Shipping to the App Store in 2025: What Apple Actually Checks Now

in Development on Ios, App-store, Swift, Xcode

App Store submission has gotten stricter. Privacy manifests, required reason APIs, notarisation — here’s what actually trips people up in 2025.

I’ve submitted dozens of apps and updates to the App Store over the years. The process has changed more in the last two years than in the five before that. If you haven’t shipped recently, some of this will catch you off guard.

Here’s what’s actually checked now, and what will get your build rejected before a human reviewer even looks at it.

Privacy Manifests Are Non-Negotiable

Since Spring 2024, Apple requires a PrivacyInfo.xcprivacy file in your app if you use any of the required reason APIs. These are APIs that Apple considers capable of fingerprinting users — things like:

  • UserDefaults (NSPrivacyAccessedAPICategoryUserDefaults)
  • File timestamps (NSPrivacyAccessedAPICategoryFileTimestamp)
  • System boot time (NSPrivacyAccessedAPICategorySystemBootTime)
  • Disk space APIs (NSPrivacyAccessedAPICategoryDiskSpace)

If you use any of these — even indirectly via a third-party SDK — you need to declare it and provide an approved reason. Apple’s automated pipeline will reject your build at upload if the manifest is missing or incomplete.

The most common mistake: forgetting that your SDKs count. Firebase, Amplitude, Mixpanel, and many other common libraries use these APIs. Check each SDK’s documentation for their own privacy manifest, and make sure your app’s manifest covers everything.

Certificates and Provisioning in 2025

If you’re managing your own certificates (as opposed to using Xcode’s automatic signing), keep these in mind:

  • Distribution certificates are now valid for 1 year from Apple’s side, but Xcode sometimes shows confusing expiry warnings — check App Store Connect directly
  • Provisioning profiles expire independently; I keep a reminder 2 weeks before expiry
  • For TestFlight, your Ad Hoc or Development profile won’t work — you need an App Store distribution profile even for internal testing
  • If you’re on a team, the fastlane match approach to certificate management is worth the setup time

What App Review Actually Cares About

Beyond the automated checks, here’s what causes rejections in 2025:

Guideline 2.1 (App Completeness): Don’t submit with placeholder content, broken flows, or features that require a backend that isn’t ready. Review accounts should work fully.

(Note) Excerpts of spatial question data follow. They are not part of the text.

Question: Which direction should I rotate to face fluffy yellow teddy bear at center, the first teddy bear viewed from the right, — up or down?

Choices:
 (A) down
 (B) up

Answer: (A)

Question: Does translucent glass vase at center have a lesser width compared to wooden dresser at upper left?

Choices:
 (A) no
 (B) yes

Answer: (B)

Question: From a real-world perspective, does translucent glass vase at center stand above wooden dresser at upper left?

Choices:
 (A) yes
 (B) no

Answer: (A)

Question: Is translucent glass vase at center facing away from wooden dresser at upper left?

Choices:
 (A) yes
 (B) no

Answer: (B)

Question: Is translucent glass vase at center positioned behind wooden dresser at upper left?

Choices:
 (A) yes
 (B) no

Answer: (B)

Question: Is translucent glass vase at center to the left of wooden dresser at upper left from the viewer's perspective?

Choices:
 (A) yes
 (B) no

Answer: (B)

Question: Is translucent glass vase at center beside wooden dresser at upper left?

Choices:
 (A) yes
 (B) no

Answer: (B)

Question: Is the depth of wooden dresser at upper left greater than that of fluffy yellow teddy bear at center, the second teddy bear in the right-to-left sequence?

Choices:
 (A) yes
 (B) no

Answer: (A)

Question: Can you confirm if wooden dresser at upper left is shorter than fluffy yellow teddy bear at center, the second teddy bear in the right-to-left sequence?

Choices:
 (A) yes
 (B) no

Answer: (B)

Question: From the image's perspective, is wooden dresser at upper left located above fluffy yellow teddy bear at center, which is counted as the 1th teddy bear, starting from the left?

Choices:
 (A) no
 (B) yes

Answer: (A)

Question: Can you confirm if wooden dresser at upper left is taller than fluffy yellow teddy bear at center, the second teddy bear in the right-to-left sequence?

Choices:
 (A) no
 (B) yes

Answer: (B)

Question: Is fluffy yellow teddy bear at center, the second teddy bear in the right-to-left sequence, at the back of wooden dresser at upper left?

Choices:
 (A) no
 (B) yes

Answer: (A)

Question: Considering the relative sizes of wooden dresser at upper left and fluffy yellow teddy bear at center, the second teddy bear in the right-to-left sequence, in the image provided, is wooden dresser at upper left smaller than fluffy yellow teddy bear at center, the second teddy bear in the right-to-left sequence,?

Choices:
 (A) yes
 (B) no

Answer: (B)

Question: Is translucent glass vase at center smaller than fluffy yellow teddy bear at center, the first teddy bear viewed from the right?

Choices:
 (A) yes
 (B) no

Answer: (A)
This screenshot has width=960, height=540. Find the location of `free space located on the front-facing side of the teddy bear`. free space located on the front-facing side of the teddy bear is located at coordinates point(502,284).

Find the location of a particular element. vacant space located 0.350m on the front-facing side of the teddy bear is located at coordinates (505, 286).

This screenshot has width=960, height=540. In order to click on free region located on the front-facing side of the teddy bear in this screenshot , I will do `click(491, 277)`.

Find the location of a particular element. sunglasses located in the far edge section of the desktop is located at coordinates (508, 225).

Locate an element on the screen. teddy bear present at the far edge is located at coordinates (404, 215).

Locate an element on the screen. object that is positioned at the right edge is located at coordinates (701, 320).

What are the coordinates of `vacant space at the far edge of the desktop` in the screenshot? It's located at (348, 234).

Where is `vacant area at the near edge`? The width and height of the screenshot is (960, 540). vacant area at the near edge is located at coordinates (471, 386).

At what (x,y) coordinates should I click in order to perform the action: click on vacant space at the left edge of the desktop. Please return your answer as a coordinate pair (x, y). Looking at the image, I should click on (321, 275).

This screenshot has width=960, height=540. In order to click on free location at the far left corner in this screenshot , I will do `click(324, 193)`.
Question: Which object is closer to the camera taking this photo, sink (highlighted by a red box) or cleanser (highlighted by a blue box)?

Guideline 5.1.1 (Data Collection): Your App Privacy label in App Store Connect must match what your app actually does. Reviewers test this. If you collect an email address, declare it.

Guideline 4.2 (Minimum Functionality): Apps that are essentially just a web view wrapping a website still get rejected. There needs to be native functionality that justifies being a native app.

Guideline 3.1 (In-App Purchase): If you sell digital content or subscriptions, you must use StoreKit. No linking out to a website to complete a purchase. Apple enforces this consistently.

My Pre-Submission Checklist

Before I hit Submit for Review, I run through this:

  • Privacy manifest present and all required reason APIs declared
  • App Privacy labels in App Store Connect accurate and complete
  • All third-party SDK privacy manifests included
  • Tested on a physical device, not just simulator
  • Tested on the oldest supported iOS version
  • No debug logs visible to users
  • App icon in all required sizes, no alpha channel
  • Screenshots match actual app UI (reviewers look at these)
  • All URLs in the app are live and working
  • TestFlight beta tested with at least a few real users

The App Store review process is faster than it used to be — most apps are reviewed within 24 hours. But a rejection still costs you time. Getting the submission right the first time is worth the extra hour of checklist work.